WHAT TO PRODUCE →
All the entries that follow are to be returned exactly.

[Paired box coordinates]

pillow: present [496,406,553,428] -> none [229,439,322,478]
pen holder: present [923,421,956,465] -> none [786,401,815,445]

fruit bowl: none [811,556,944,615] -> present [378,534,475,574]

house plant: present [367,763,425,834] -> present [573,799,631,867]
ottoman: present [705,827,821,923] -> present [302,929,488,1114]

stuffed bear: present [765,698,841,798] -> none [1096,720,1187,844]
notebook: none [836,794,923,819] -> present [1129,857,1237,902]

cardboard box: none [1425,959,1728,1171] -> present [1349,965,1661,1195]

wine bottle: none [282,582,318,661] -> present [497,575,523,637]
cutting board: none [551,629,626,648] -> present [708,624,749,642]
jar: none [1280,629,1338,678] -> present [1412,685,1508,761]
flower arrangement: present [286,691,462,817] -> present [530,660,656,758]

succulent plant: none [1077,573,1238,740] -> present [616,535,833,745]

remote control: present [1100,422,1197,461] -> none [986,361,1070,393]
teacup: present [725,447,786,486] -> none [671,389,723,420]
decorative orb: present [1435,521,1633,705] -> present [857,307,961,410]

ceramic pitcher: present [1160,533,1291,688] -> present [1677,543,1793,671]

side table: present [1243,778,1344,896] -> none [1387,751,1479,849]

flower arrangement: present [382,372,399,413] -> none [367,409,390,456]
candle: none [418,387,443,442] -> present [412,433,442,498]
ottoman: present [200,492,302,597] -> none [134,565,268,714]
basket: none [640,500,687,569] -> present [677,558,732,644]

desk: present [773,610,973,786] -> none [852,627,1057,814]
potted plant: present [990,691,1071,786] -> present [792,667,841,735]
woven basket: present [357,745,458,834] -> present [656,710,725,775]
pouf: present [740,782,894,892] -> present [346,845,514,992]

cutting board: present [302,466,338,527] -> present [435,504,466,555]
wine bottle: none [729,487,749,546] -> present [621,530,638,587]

TASK SOLUTION →
pillow: present [496,406,553,428] -> none [229,439,322,478]
pen holder: present [923,421,956,465] -> none [786,401,815,445]

fruit bowl: none [811,556,944,615] -> present [378,534,475,574]

house plant: present [367,763,425,834] -> present [573,799,631,867]
ottoman: present [705,827,821,923] -> present [302,929,488,1114]

stuffed bear: present [765,698,841,798] -> none [1096,720,1187,844]
notebook: none [836,794,923,819] -> present [1129,857,1237,902]

cardboard box: none [1425,959,1728,1171] -> present [1349,965,1661,1195]

wine bottle: none [282,582,318,661] -> present [497,575,523,637]
cutting board: none [551,629,626,648] -> present [708,624,749,642]
jar: none [1280,629,1338,678] -> present [1412,685,1508,761]
flower arrangement: present [286,691,462,817] -> present [530,660,656,758]

succulent plant: none [1077,573,1238,740] -> present [616,535,833,745]

remote control: present [1100,422,1197,461] -> none [986,361,1070,393]
teacup: present [725,447,786,486] -> none [671,389,723,420]
decorative orb: present [1435,521,1633,705] -> present [857,307,961,410]

ceramic pitcher: present [1160,533,1291,688] -> present [1677,543,1793,671]

side table: present [1243,778,1344,896] -> none [1387,751,1479,849]

flower arrangement: present [382,372,399,413] -> none [367,409,390,456]
candle: none [418,387,443,442] -> present [412,433,442,498]
ottoman: present [200,492,302,597] -> none [134,565,268,714]
basket: none [640,500,687,569] -> present [677,558,732,644]

desk: present [773,610,973,786] -> none [852,627,1057,814]
potted plant: present [990,691,1071,786] -> present [792,667,841,735]
woven basket: present [357,745,458,834] -> present [656,710,725,775]
pouf: present [740,782,894,892] -> present [346,845,514,992]

cutting board: present [302,466,338,527] -> present [435,504,466,555]
wine bottle: none [729,487,749,546] -> present [621,530,638,587]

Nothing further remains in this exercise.